七個と思っていた蕾が実は八個あり、末広がりでラッキーだぜ。今宵はそのうちの五個が開花する模様。もう七分咲きだ。風もないのに小刻みに花びらが振動している。開花は時間の問題だ。僕はパソコンで、この備忘録をしたためながら玄関へ行ったり来たり。その都度、明かりを灯したり消したり。

わおーーーーーっ、午後八時十五分・・・開花だあーーーーー。僕はすかさずデジカメのシャッターを押す。美しい・・・・。この世の花とは思えない。まさに我が家に舞い降りた天女達。
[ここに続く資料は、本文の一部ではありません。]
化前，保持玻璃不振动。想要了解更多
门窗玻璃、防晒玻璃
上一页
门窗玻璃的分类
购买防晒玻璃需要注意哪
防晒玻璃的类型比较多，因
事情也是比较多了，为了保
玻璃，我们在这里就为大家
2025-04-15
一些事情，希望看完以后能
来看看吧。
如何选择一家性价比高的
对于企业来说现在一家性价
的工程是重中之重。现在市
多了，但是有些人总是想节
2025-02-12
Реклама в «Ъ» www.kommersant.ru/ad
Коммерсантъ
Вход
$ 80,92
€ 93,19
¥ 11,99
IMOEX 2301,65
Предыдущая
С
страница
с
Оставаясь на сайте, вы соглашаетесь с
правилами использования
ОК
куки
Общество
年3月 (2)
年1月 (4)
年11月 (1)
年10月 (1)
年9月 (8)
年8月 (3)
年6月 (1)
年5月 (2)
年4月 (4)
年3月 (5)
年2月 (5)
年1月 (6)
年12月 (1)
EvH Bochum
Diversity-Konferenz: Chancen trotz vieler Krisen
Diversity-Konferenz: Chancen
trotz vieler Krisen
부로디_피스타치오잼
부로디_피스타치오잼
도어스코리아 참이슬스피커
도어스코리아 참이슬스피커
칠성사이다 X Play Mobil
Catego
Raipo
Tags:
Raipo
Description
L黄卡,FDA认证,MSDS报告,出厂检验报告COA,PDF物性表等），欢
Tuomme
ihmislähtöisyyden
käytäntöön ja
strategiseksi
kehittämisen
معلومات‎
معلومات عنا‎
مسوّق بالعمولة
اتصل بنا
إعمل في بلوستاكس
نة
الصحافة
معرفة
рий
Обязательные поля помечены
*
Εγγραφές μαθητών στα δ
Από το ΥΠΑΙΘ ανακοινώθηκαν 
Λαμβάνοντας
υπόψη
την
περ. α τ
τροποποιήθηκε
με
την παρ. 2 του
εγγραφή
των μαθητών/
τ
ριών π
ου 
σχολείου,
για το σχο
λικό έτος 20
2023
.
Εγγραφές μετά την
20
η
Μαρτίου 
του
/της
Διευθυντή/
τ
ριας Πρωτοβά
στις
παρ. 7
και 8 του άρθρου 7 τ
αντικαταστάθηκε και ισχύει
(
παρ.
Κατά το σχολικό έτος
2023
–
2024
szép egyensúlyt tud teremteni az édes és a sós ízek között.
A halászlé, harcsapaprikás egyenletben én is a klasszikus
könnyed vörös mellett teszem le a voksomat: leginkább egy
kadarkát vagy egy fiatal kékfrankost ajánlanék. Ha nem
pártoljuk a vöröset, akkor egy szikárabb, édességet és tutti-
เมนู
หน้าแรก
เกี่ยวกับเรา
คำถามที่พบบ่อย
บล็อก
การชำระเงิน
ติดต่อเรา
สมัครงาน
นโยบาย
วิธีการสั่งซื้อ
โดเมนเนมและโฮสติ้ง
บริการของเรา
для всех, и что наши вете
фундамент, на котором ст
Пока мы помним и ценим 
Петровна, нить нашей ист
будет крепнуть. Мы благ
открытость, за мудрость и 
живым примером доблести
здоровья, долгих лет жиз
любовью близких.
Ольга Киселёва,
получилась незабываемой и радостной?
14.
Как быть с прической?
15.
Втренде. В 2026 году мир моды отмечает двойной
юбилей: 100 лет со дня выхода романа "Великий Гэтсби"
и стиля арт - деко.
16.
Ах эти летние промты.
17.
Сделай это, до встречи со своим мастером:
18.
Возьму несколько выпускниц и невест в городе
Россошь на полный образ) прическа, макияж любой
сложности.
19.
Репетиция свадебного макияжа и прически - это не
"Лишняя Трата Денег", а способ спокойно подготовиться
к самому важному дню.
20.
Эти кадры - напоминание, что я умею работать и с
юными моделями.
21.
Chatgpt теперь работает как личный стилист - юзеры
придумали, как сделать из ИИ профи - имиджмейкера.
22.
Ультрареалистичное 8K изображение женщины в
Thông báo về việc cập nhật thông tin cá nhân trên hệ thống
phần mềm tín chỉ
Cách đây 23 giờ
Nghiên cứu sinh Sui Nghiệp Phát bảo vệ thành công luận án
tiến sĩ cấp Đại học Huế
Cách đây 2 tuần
ろくろ首のように、細長い首をもたげ、僕に何かを告げようとしている。「はかない命だけれど、これが私達の精一杯の感謝の気持よ。どうぞ愛でて・・・」とでも言いたげである。

僕は思わず花びらの中に顔を埋めて、天女の1人1人に接吻をする。甘酸っぱい香りが頬を包み込む。至福の瞬間だ。ヤッホーと叫びたくなる。

朝になれば精気をを失った花びらは、だらりと首を落としている。輝いたという記憶だけを残して。なんかの歌の歌詞みたいだなあーー。まああいいか?。そんな天女達が限りなくいとおしい。

僕は思う。たいした輝きを残さなくても良いが、生きたという証だけは残したい。